_TEXTAUSZUG_:
Die Strukturierung des Unterrichtsvorhabens gestaltet sich als herausfordernd, da der Begriff „Unterwegssein“ viele Facetten hat und nicht trennscharf vorgegeben ist, wo „Unterwegssein“ anfängt und wo es aufhört. Zusätzlich werden durch die Vorgabe der zahlreichen literaturhistorischen Zeiträume große Unterschiede in Verständnis- und Deutungsmöglichkeiten gegenüber dem Unterwegssein deutlich. Diese Komplexität erlaubt diverse Möglichkeiten der Anlage einer Reihenplanung und macht Schwerpunktsetzungen nötig.

_ÜBUNGSDATEN_:

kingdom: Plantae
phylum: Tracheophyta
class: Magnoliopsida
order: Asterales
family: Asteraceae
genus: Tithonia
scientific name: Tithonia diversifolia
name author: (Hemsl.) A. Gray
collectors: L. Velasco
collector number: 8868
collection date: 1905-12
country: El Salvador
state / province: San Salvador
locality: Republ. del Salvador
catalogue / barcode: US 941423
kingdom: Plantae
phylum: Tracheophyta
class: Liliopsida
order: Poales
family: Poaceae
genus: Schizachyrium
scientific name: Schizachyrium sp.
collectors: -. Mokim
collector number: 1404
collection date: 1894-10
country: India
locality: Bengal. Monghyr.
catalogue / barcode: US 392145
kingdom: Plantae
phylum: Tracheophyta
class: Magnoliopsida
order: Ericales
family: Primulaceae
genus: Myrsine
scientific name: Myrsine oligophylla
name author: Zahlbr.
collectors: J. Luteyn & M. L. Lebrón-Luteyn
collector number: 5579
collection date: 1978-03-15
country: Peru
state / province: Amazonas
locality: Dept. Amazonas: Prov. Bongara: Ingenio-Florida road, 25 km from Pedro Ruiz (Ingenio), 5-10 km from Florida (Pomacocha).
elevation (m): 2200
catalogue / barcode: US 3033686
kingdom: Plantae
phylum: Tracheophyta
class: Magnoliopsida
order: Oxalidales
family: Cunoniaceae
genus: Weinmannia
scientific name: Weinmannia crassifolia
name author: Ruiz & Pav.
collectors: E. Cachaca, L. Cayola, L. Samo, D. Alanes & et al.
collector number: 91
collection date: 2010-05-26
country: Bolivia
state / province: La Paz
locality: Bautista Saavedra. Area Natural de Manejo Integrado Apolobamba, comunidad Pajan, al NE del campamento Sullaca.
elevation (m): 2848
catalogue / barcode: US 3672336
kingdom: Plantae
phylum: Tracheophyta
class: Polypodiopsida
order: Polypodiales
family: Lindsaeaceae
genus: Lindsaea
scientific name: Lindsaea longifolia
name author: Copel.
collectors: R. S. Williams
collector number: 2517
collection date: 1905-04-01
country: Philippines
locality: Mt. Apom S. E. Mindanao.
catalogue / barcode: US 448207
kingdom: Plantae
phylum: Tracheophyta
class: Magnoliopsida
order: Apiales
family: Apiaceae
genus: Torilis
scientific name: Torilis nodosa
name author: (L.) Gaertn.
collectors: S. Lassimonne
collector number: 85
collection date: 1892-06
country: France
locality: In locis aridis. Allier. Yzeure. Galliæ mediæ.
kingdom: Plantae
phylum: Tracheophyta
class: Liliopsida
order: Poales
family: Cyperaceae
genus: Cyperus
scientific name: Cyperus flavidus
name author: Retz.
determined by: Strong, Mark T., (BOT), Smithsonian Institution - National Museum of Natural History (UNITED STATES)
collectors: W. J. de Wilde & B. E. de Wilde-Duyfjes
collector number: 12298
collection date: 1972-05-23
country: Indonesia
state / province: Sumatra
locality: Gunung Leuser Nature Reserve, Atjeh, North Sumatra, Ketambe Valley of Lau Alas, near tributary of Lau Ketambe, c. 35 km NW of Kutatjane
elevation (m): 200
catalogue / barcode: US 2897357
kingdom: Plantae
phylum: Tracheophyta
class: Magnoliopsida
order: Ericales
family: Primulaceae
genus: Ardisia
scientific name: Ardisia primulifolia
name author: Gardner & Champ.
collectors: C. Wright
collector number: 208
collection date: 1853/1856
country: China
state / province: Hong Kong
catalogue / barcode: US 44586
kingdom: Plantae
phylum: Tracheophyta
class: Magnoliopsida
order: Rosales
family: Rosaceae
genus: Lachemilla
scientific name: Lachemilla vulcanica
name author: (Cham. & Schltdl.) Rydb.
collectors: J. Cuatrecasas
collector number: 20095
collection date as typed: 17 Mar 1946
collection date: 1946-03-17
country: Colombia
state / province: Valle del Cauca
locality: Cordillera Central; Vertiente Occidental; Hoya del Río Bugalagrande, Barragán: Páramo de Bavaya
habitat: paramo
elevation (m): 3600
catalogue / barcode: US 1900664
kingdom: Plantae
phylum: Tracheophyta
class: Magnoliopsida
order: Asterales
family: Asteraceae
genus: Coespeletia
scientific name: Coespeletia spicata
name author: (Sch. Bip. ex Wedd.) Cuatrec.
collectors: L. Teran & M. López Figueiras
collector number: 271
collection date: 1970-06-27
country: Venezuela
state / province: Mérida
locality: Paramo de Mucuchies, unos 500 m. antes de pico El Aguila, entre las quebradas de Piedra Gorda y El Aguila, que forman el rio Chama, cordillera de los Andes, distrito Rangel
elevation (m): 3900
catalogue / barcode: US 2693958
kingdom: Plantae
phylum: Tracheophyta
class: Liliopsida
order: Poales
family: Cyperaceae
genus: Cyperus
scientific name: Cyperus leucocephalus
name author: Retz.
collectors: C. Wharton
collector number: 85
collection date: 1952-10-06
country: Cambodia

_AUFGABEN_:
(a) Schreiben Sie den Textauszug zum Unterwegssein von „Die Strukturierung des“ bis einschließlich „macht Schwerpunktsetzungen nötig.“ neu und setzen Sie dabei „anspruchsvoll“ an die Stelle von „herausfordernd“.
(b) Geben Sie aus den Zeilen zu den Pflanzenbögen alles von der Zeile mit „name author: Zahlbr.“ bis einschließlich der Zeile mit „collection date: 1905-04-01“ unverändert wieder.

_VOLLSTÄNDIGE ANTWORTEN_:
(a)
Die Strukturierung des Unterrichtsvorhabens gestaltet sich als anspruchsvoll, da der Begriff „Unterwegssein“ viele Facetten hat und nicht trennscharf vorgegeben ist, wo „Unterwegssein“ anfängt und wo es aufhört. Zusätzlich werden durch die Vorgabe der zahlreichen literaturhistorischen Zeiträume große Unterschiede in Verständnis- und Deutungsmöglichkeiten gegenüber dem Unterwegssein deutlich. Diese Komplexität erlaubt diverse Möglichkeiten der Anlage einer Reihenplanung und macht Schwerpunktsetzungen nötig.

(b)
name author: Zahlbr.
collectors: J. Luteyn & M. L. Lebrón-Luteyn
collector number: 5579
collection date: 1978-03-15
country: Peru
state / province: Amazonas
locality: Dept. Amazonas: Prov. Bongara: Ingenio-Florida road, 25 km from Pedro Ruiz (Ingenio), 5-10 km from Florida (Pomacocha).
elevation (m): 2200
catalogue / barcode: US 3033686
kingdom: Plantae
phylum: Tracheophyta
class: Magnoliopsida
order: Oxalidales
family: Cunoniaceae
genus: Weinmannia
scientific name: Weinmannia crassifolia
name author: Ruiz & Pav.
collectors: E. Cachaca, L. Cayola, L. Samo, D. Alanes & et al.
collector number: 91
collection date: 2010-05-26
country: Bolivia
state / province: La Paz
locality: Bautista Saavedra. Area Natural de Manejo Integrado Apolobamba, comunidad Pajan, al NE del campamento Sullaca.
elevation (m): 2848
catalogue / barcode: US 3672336
kingdom: Plantae
phylum: Tracheophyta
class: Polypodiopsida
order: Polypodiales
family: Lindsaeaceae
genus: Lindsaea
scientific name: Lindsaea longifolia
name author: Copel.
collectors: R. S. Williams
collector number: 2517
collection date: 1905-04-01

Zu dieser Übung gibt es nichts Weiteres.